Monoamines and neuropeptides modulate behavior, but monoaminergic-peptidergic cross talk remains poorly understood. In C. elegans, serotonin and the adrenergic-like ligands, tyramine (TA) and octopamine (OA) require distinct subsets of neuropeptides in the two ASI sensory neurons to inhibit nociception. For example, the ASI neuropeptides required for TA inhibition, encoded by nlp-1, -14 and -18 are distinct from those required for OA inhibition, encoded by nlp-6, -7, and -9. In the present study, NLP-9, -14:: or -18::GFPs co-localized with the synaptic marker, mCHERRY::RAB-3 in the distal portion of the ASI axons, where synapses have been identified previously by electron microscopy. Neuropeptide and RAB-3 positive axonal puncta were also consistently observed extra-synaptically near ASI soma. ASI::NLP-14::GFP and ASI::NLP-9::mCHERRY co-localized to both synaptic and extra-synaptic puncta, but the GFP/mCHERRY ratios in extra-synaptic/synaptic puncta differed significantly, suggesting that TA- and OA-dependent neuropeptides may be differentially trafficked and/or localized. TA, but not OA, selectively increased the release of ASI neuropeptides encoded by nlp-14 or nlp-18 from either synaptic/perisynaptic regions of ASI axons or the ASI soma, respectively.
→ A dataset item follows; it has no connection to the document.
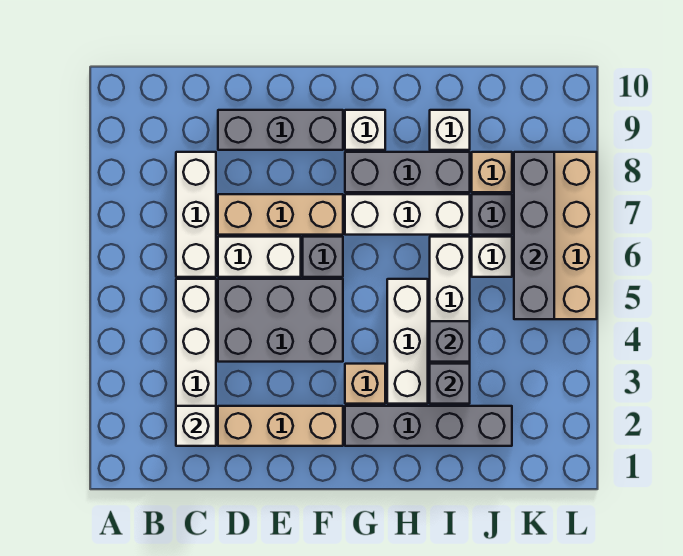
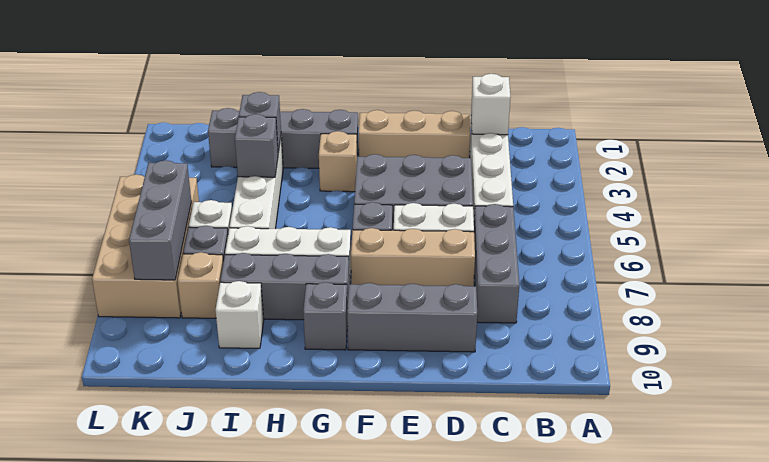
white 1x3 brick [176,152,216,277] -> grey 1x3 brick [474,204,519,323]
white 1x1 brick [345,110,385,150] -> grey 1x1 brick [303,282,348,350]
white 1x3 brick [387,279,428,404] -> none
grey 1x4 brick [514,152,554,319] -> grey 1x3 brick [129,160,191,280]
In contrast, OA, but not TA, selectively increased the release of ASI neuropeptides encoded by nlp-9 asymmetrically, only from synaptic/perisynaptic regions of the right ASI axon. The predicted preprosequences of the three TA-dependent neuropeptide-encoding genes differed markedly from the three OA-dependent genes. However, these distinct preprosequences were not sufficient to confer monoamine-specificity, as the release of chimeric neuropeptides containing swapped pre-pro-sequences did not respond to the predicted monoamine. In contrast, the release of a truncated NLP-14::GFP containing only the first 95 amino acids and only five of a predicted 12 neuropeptides responded to TA but not OA, demonstrating that additional N-terminal sequence was required for monoamine-specificity. Collectively, our results demonstrate that TA and OA differently modulate the release of distinct subsets of neuropeptides from different subcellular sites within the ASIs and highlight the complexity of monoaminergic/peptidergic modulation, even animals with a relatively simple nervous system containing only 302 neurons.